_Supplied text_.
In ancient Greek mythology, there was a god, Hermes, known for wearing winged sandals. Thanks to their speed, Hermes was able to move from one place to another faster than anyone else. Hundreds of years have passed since then and now the winged sandals have been exchanged for tyres. Don’t get us wrong, however, as Goodyear tyres still come with a winged foot.

The logo of Goodyear Tyres

The Logo of Goodyear Tyres

A portrait of Goodyear's founder

A portrait of Goodyear’s founder

Goodyear old advert

The idea of a logo featuring the mythical patron of travellers (as well as the traditional bringer of good news) came from the founder of Goodyear himself, Frank Seiberling. His favourite work of art was a statue of Hermes that stood in his home’s hallway in Akron. The winged foot symbol was first used for the brand in 1901, featuring in an advertisement within the Saturday Evening Post. Today, this mark represents one of the three greatest superpowers of the global tyre industry.
While Hermes may have given the firm its symbol, its name was bequeathed by Charles Goodyear, an American businessman who laid the foundations for the contemporary rubber industry. In 1839, he invented a technology for producing rubber and, 5 years later, he patented a method for its vulcanisation.

_Task A_.
Answer the following questions using the passage on the Goodyear logo:
(i) Who originated the idea of a logo featuring the mythical patron of travelers?
(ii) In what year was the winged foot symbol first used for the brand?
(iii) In what year did Charles Goodyear invent a technology for producing rubber?
_Task B_.
Duplicate verbatim the section of the passage on the Goodyear logo that opens with the words containing "The idea of" and closes with "global tyre industry.".
_Task C_.
Pick up the passage on the Goodyear logo after its final sentence and continue it in the same style.
The listing that follows has no connection to the Goodyear passage above.

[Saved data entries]
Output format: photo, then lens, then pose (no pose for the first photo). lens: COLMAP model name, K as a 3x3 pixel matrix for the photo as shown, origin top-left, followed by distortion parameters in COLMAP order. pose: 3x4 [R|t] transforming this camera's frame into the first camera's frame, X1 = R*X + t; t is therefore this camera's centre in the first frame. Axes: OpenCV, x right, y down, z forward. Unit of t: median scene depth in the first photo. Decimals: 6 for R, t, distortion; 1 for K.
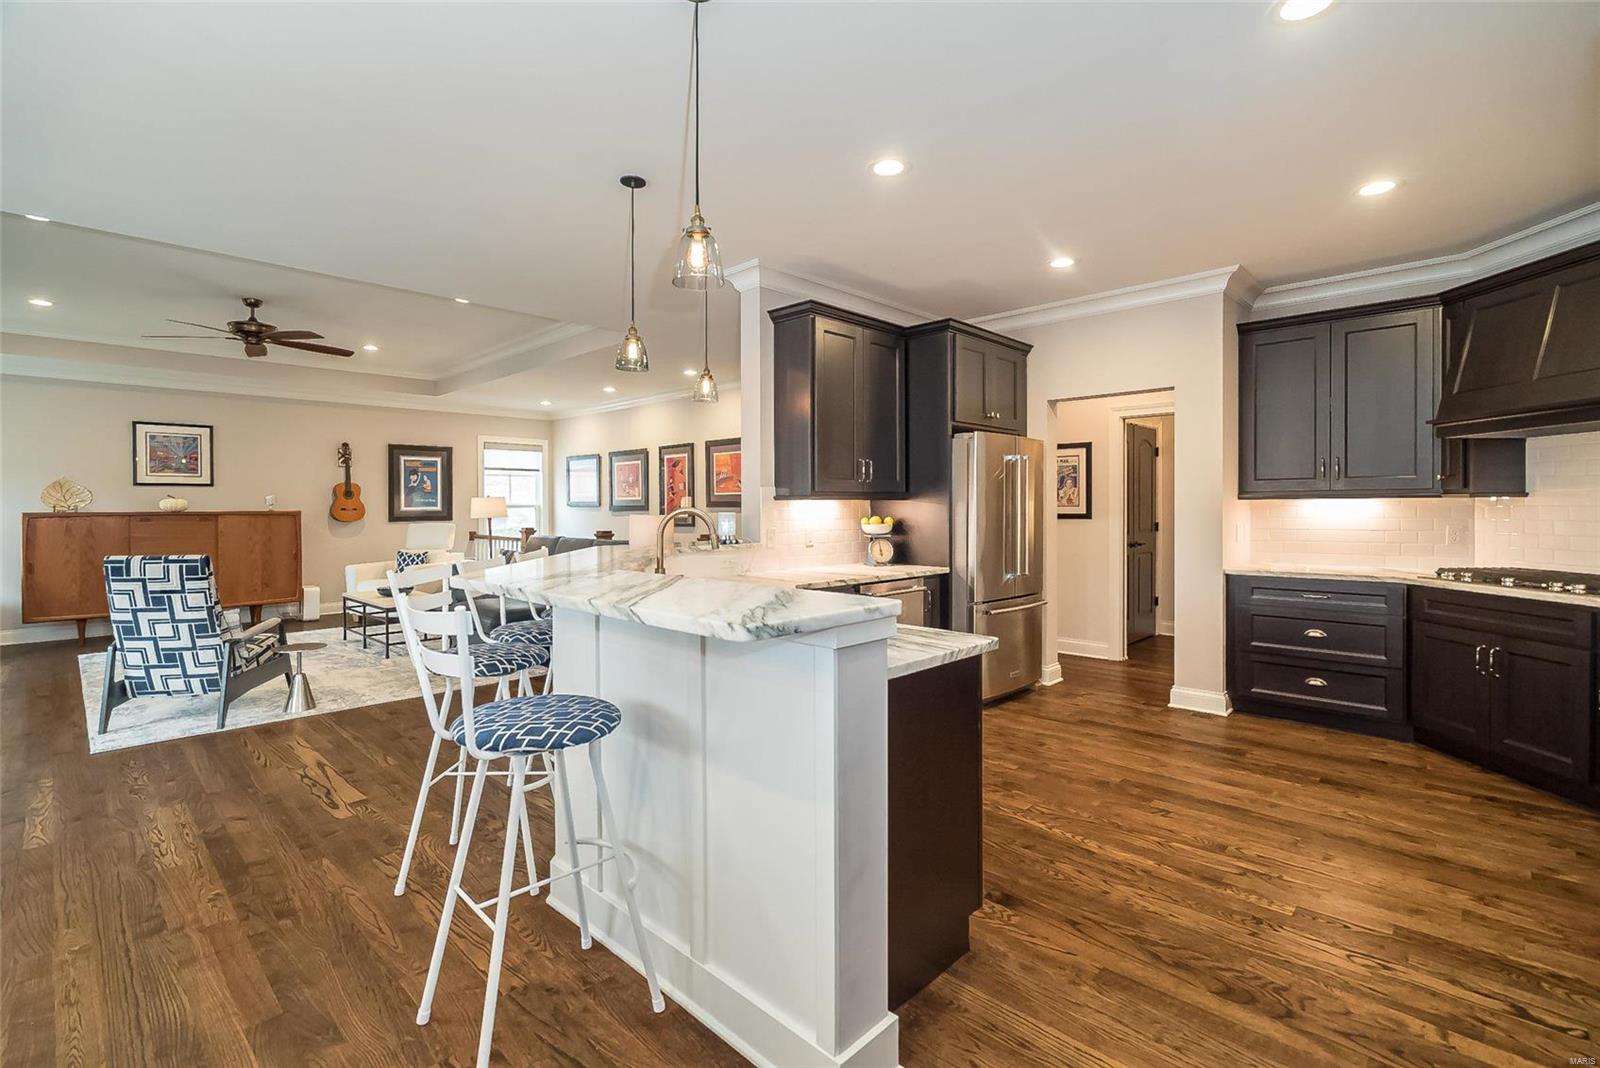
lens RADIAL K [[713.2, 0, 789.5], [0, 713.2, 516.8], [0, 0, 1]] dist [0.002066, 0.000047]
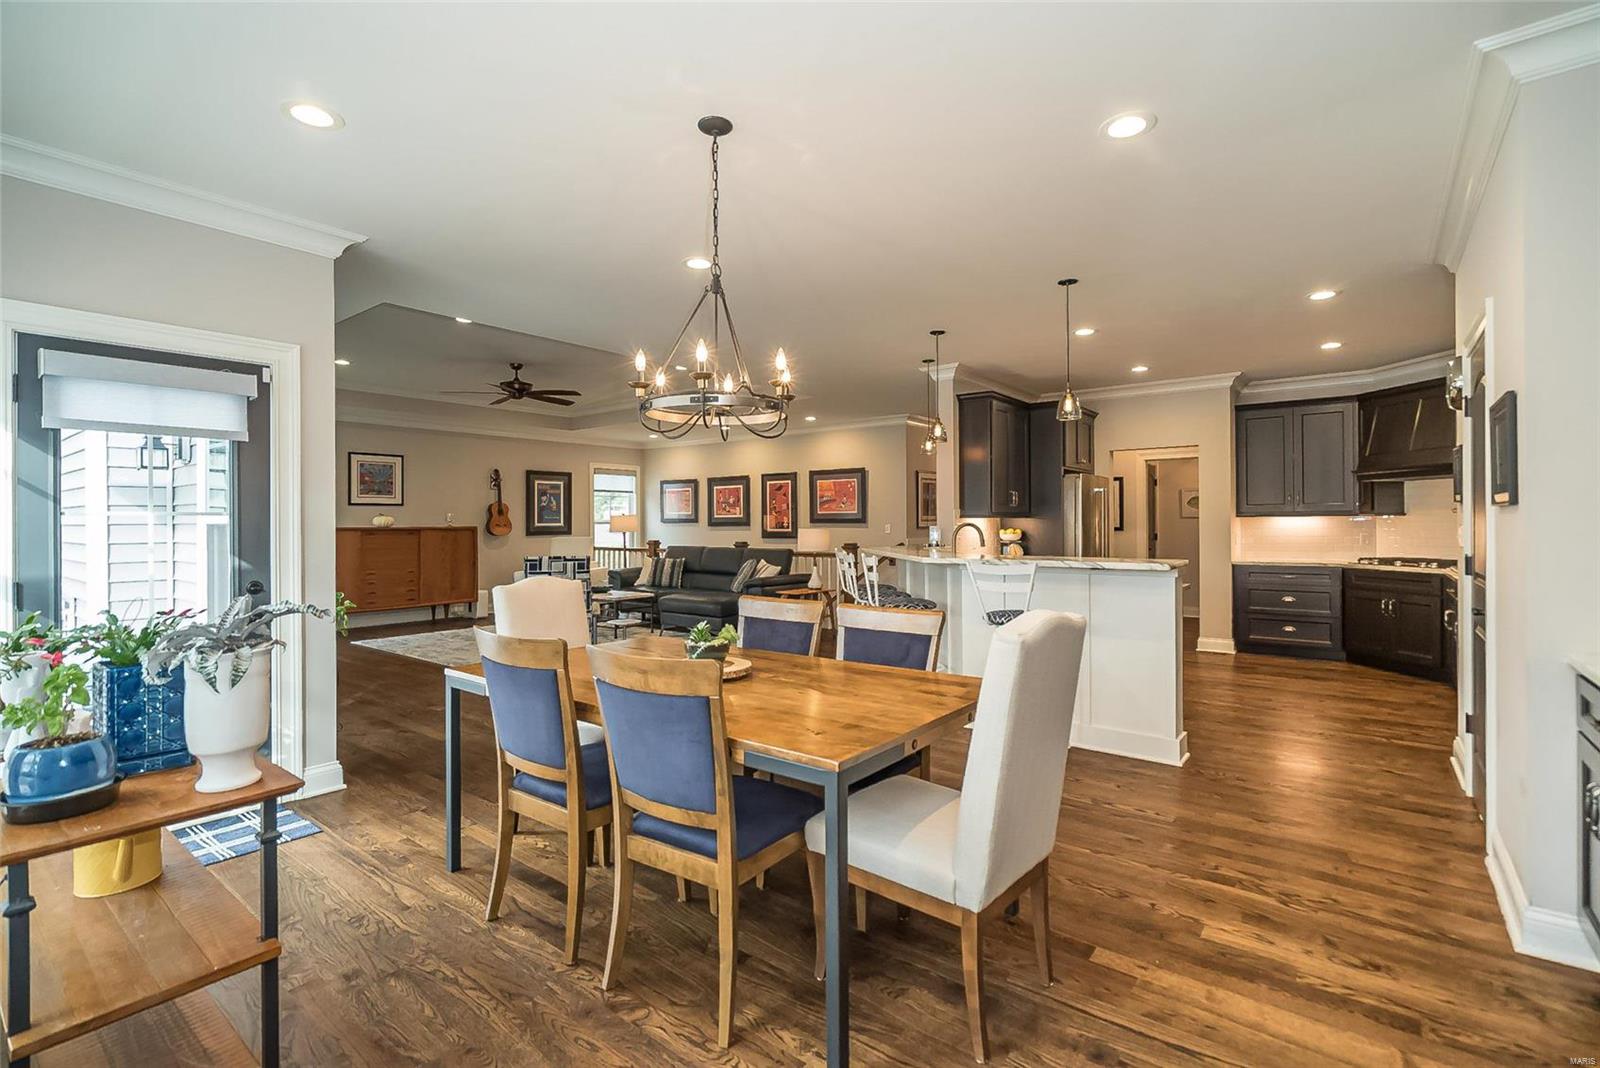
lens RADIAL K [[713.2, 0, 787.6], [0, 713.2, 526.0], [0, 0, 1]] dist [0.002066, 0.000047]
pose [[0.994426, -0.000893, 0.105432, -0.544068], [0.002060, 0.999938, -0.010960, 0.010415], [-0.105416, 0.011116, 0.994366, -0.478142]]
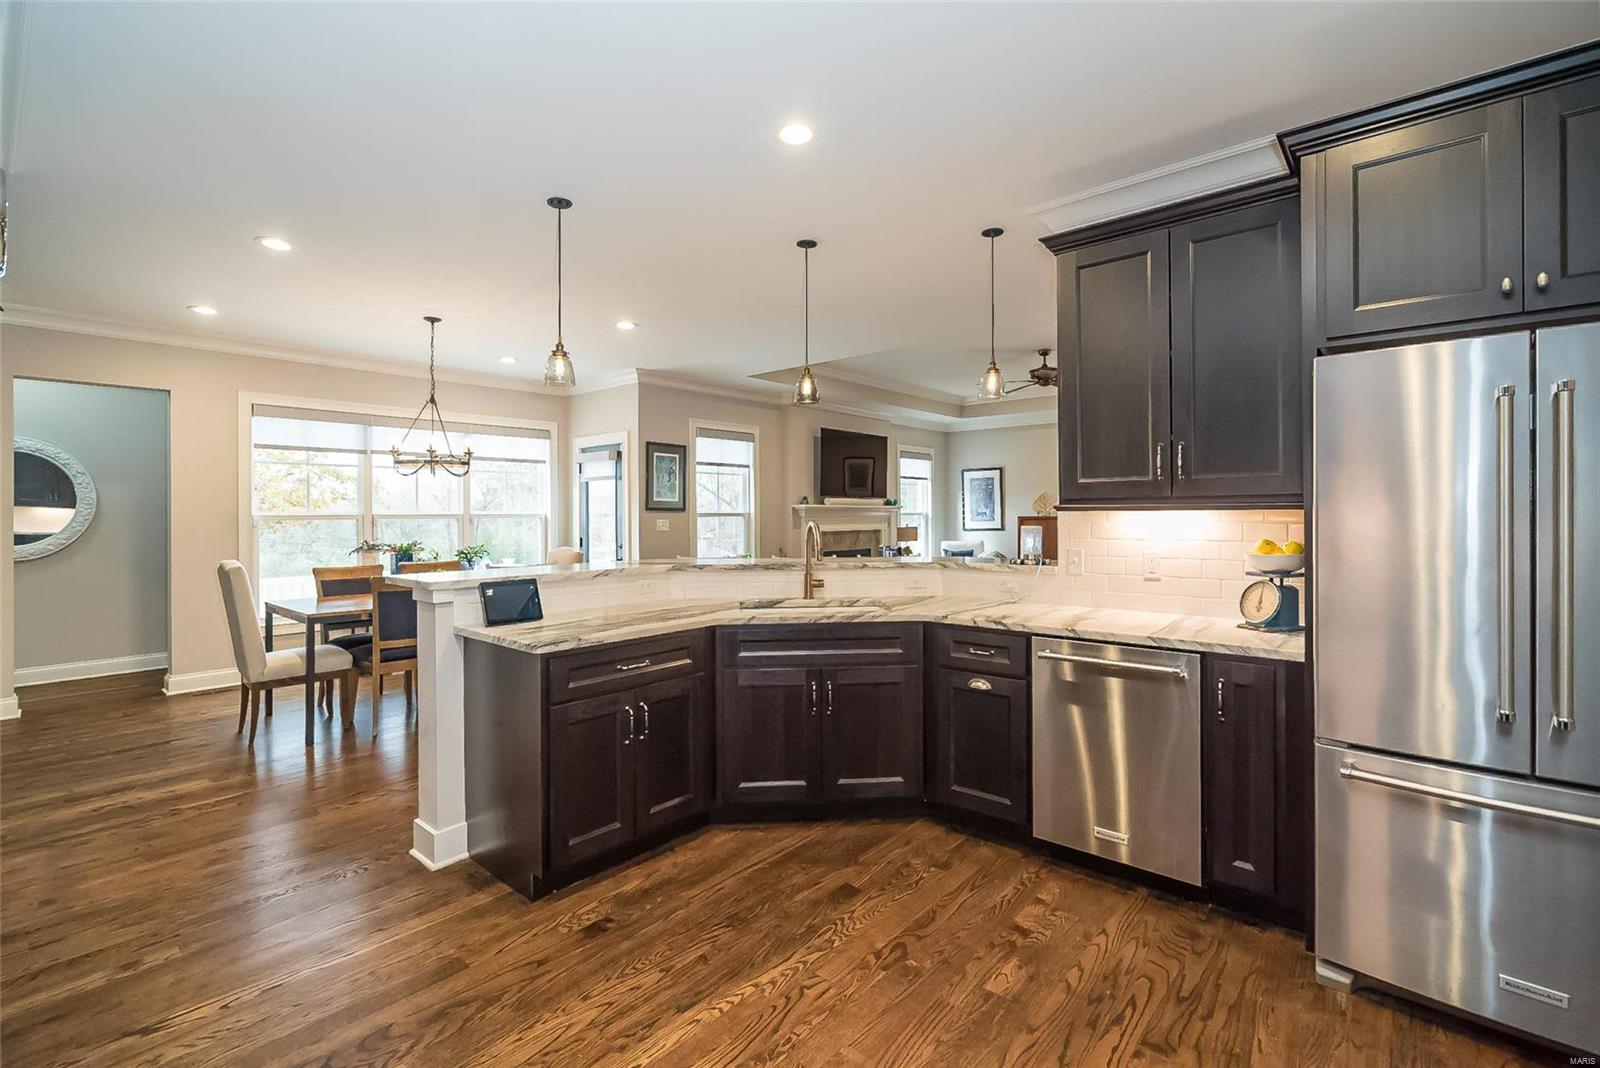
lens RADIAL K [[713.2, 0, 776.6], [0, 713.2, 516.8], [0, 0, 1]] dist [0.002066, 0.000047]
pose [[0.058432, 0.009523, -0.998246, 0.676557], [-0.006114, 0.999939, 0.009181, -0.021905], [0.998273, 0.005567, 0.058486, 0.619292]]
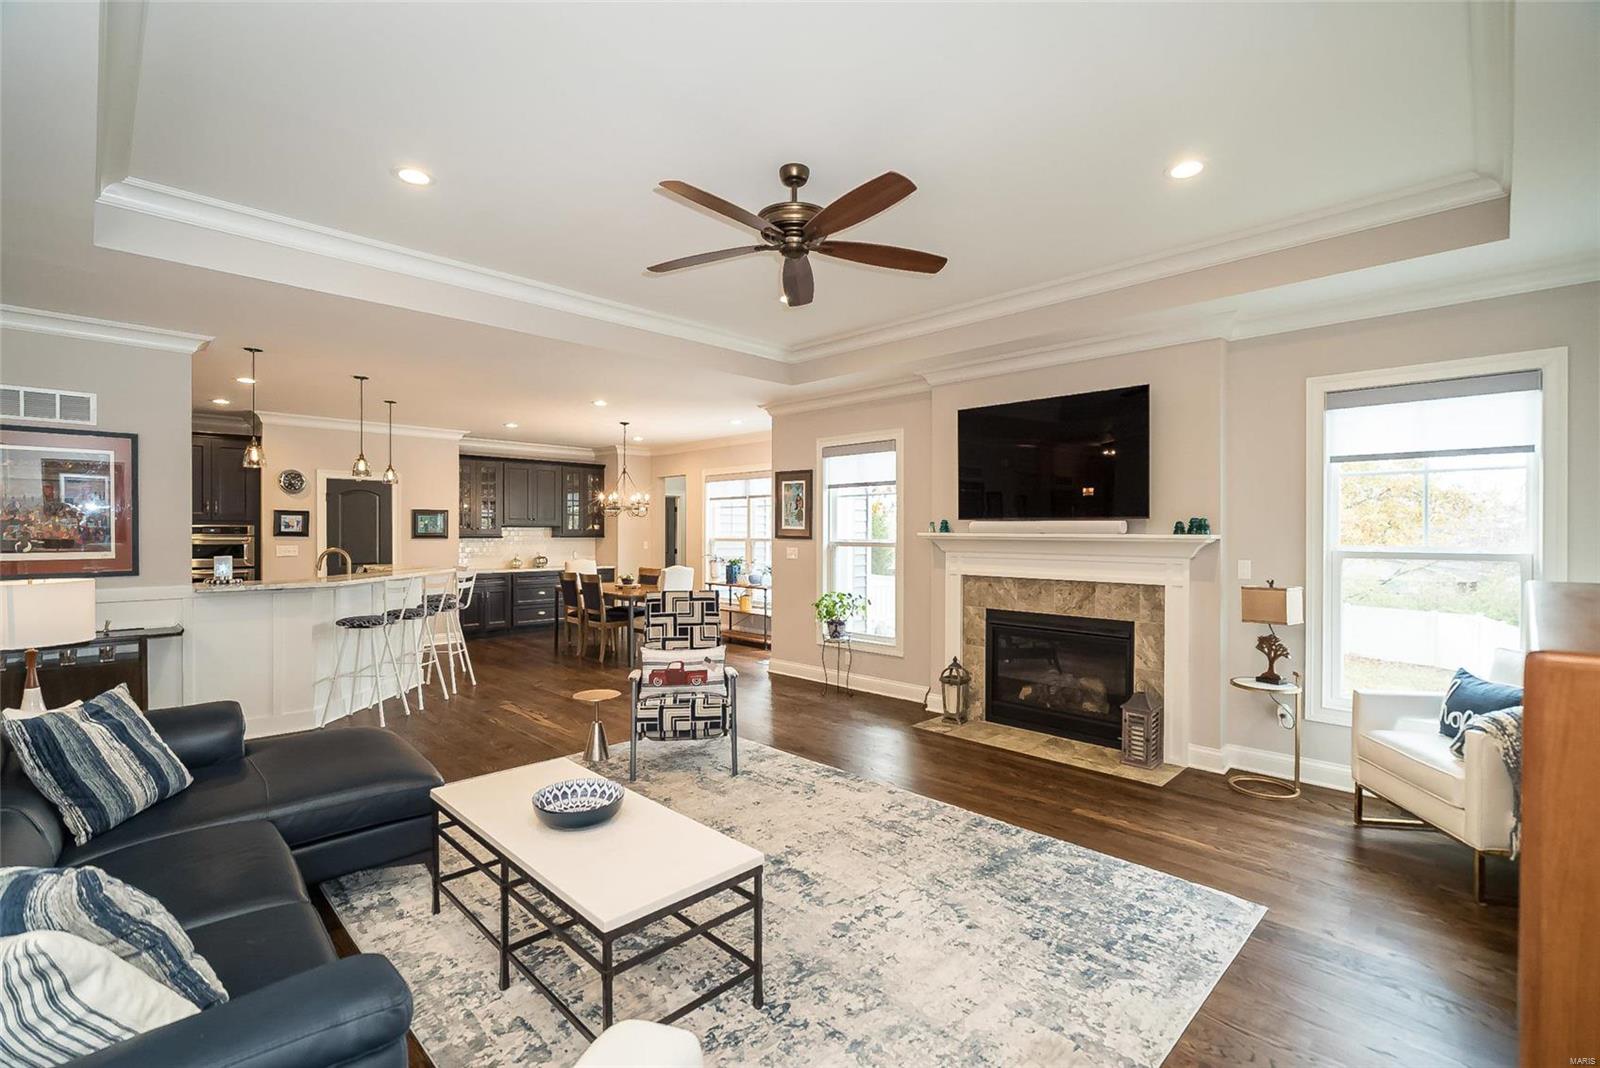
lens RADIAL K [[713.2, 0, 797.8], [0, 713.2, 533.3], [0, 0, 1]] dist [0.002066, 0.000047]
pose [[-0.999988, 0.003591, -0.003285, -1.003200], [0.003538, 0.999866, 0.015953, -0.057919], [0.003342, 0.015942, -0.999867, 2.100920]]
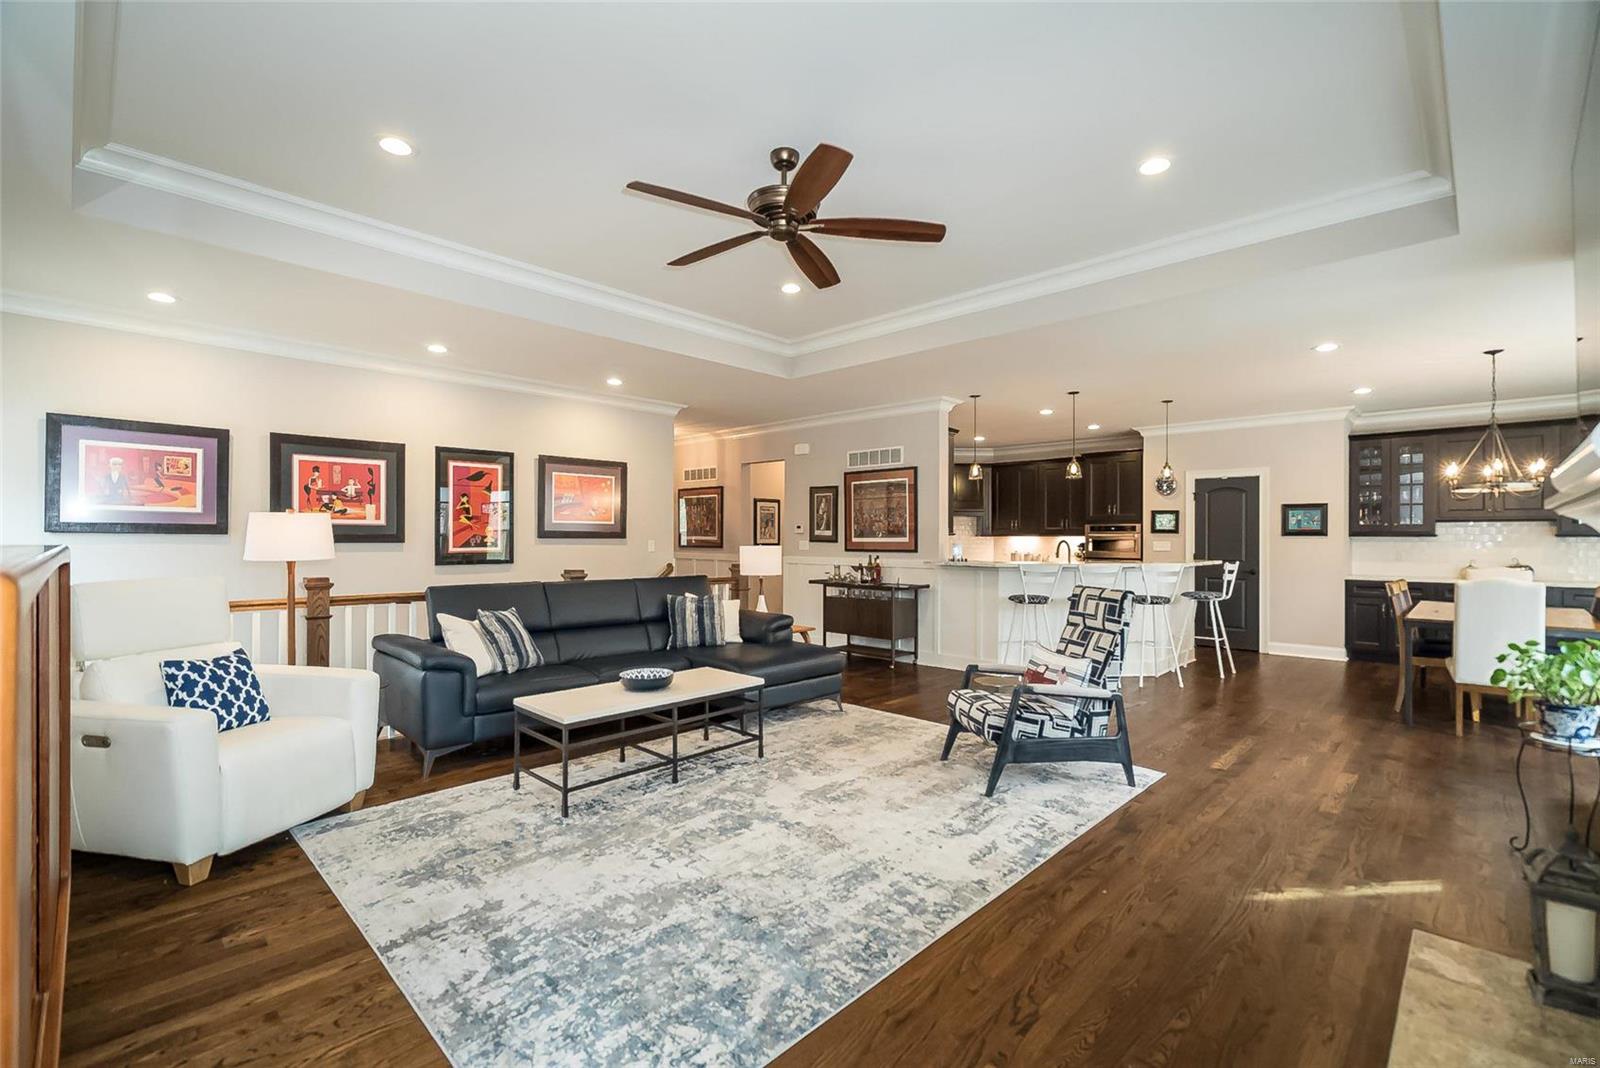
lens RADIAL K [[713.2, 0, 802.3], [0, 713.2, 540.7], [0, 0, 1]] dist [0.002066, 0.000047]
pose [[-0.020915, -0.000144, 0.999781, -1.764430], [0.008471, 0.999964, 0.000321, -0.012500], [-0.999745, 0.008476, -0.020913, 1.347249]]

* * *

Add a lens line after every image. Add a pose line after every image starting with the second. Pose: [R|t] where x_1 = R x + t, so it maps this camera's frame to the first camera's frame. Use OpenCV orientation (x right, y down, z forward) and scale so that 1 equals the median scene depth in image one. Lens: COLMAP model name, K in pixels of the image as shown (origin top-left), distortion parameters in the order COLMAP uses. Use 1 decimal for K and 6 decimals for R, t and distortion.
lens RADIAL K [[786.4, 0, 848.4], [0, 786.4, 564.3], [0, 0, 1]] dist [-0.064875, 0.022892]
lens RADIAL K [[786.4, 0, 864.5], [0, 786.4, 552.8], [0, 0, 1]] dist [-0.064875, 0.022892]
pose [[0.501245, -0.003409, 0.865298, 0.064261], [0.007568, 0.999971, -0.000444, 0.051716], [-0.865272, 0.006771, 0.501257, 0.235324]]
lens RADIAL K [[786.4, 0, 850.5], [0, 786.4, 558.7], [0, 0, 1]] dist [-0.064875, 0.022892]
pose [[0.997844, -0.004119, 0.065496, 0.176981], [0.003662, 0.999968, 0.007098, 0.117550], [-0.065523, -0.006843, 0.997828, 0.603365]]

_Your response A_.
(i) Frank Seiberling, the founder of Goodyear.
(ii) 1901.
(iii) 1839.

_Your response B_.
The idea of a logo featuring the mythical patron of travellers (as well as the traditional bringer of good news) came from the founder of Goodyear himself, Frank Seiberling. His favourite work of art was a statue of Hermes that stood in his home’s hallway in Akron. The winged foot symbol was first used for the brand in 1901, featuring in an advertisement within the Saturday Evening Post. Today, this mark represents one of the three greatest superpowers of the global tyre industry.

_Your response C_.
In spite of these achievements, Goodyear died in poverty in 1860, but his memory was honoured 4 decades later, in 1896, when the aforementioned Frank Seiberling decided to new his new firm the Goodyear Tire & Rubber Company.

The old factory and a Goodyear’s advert

The old factory and a Goodyear’s advert

With his brother-in-law’s help

Goodyear’s headquarters.

Goodyear’s headquarters.

Seiberling was able to make his first investments thanks to a loan from his brother-in-law. Starting with his modest plant in East Akron, Ohio, the firm produced tyres for bicycles and carriages, pads for horseshoes, fire hoses, gaskets and even poker chips.

At the time, Seiberling couldn’t even have dreamt about heading a large corporation. He originally hired just 13 employees and the transportation of rubber and cotton from distant parts of the world was made difficult by a poorly developed railway infrastructure and a lack of sea access. Nonetheless, the winged foot of Hermes soon began to bring better and better news. In just a few months after Goodyear produced its first bicycle tyre, the business had rapidly become one of the most important in the industry.

Equally successful was Goodyear’s entry into the rapidly developing market for car tyres. In 1907, Seiberling opened a new factory in Detroit which produced, among other products, tyres for Henry Ford’s latest car, the Model T. By the end of the decade, Goodyear’s annual sales had risen to over 4 million dollars and tyres carrying the winged foot symbol were fitted onto one out of every three American cars. The brand could therefore advertise itself without any need for false modesty or pretense: “More people ride on Goodyear tyres than on any other kind.”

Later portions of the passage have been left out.